Ask the Pastor

By Pastor Scott Denham of Harvest Fellowship, Shambaugh, IA

Clarinda Herald Journal Publication Date : 09/05/2007
 

Evil and the Goodness of God

            "When a child--a baby--is beaten to death, or a child's life is taken, why does God let such things happen?"

            The Bible teaches that "God is Love" (1 John 4:8). Love is the core attribute and defining quality of God’s nature. That means that He does all that He does to bring about the highest good for all He has made.

            The Bible reveals a God whose love is self-sacrificing, a God forever looking to the good of His creation. This is most evident in the crucifixion. The Bible says, "For God so loved the world, that he gave his only begotten Son, that whoever believes in him shall not perish, but have everlasting life" (John 3:16). God loves you so much that He endured the cross so that salvation could come to those who believe—that’s self-sacrificing love!

            However, many a saint and sinner have wrestled with this seeming contradiction: God is all-powerful and all-loving, but enormous evil and cruelty exist. Why does He seem to look on with benign indifference to pain? When children—the most helpless among us—suffer, it appears as if God is somehow a co-conspirator with evil—complicit by His inaction.

            The solution to the problem of evil that best vindicates God as the loving and just deity that the Bible reveals is that God values our freedom. Free moral agency—the power to choose—is a precious gift from God. This is not to say that our will is completely free from other influences, but that we have sufficient freedom to make responsible choices. Our freedom may not be absolute, but it is genuine.

            God will not force us to love Him; nor will He control our decisions. Were He to stop bad people from doing bad things, He would have to control all free choices. This God will not do. If He were to eliminate moral freedom, we would no longer have a capacity for evil, but we would no longer have a capacity for good either. Under such causation, we could only render to Him mere robotic obedience, and incapacity to love.

            Newbery Award-winning author, Madeleine L'Engle, writes; "The problem of pain, of war and the horror of war, of poverty and disease is always confronting us. But a God who allows no pain, no grief, also allows no choice. There is little unfairness in a colony of ants, but also there is little freedom."

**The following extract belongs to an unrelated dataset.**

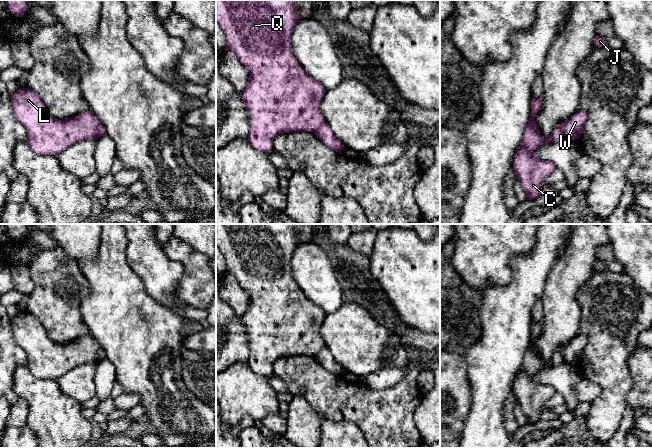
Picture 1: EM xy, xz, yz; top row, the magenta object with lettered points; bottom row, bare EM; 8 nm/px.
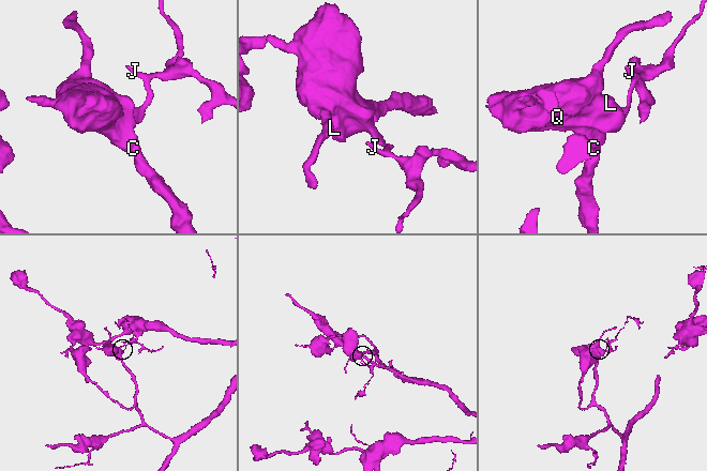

            It is reasonable to conclude that if we are to experience love and make choices, if we are to choose to love God, then we must invariably have the freedom to make bad choices—even those that might harm children. Freedom is an awesome and wonderful responsibility. Remove freedom and you remove your divinely-imparted uniqueness. With freedom you might turn out to be a tyrant; without it you might just as well be a turnip!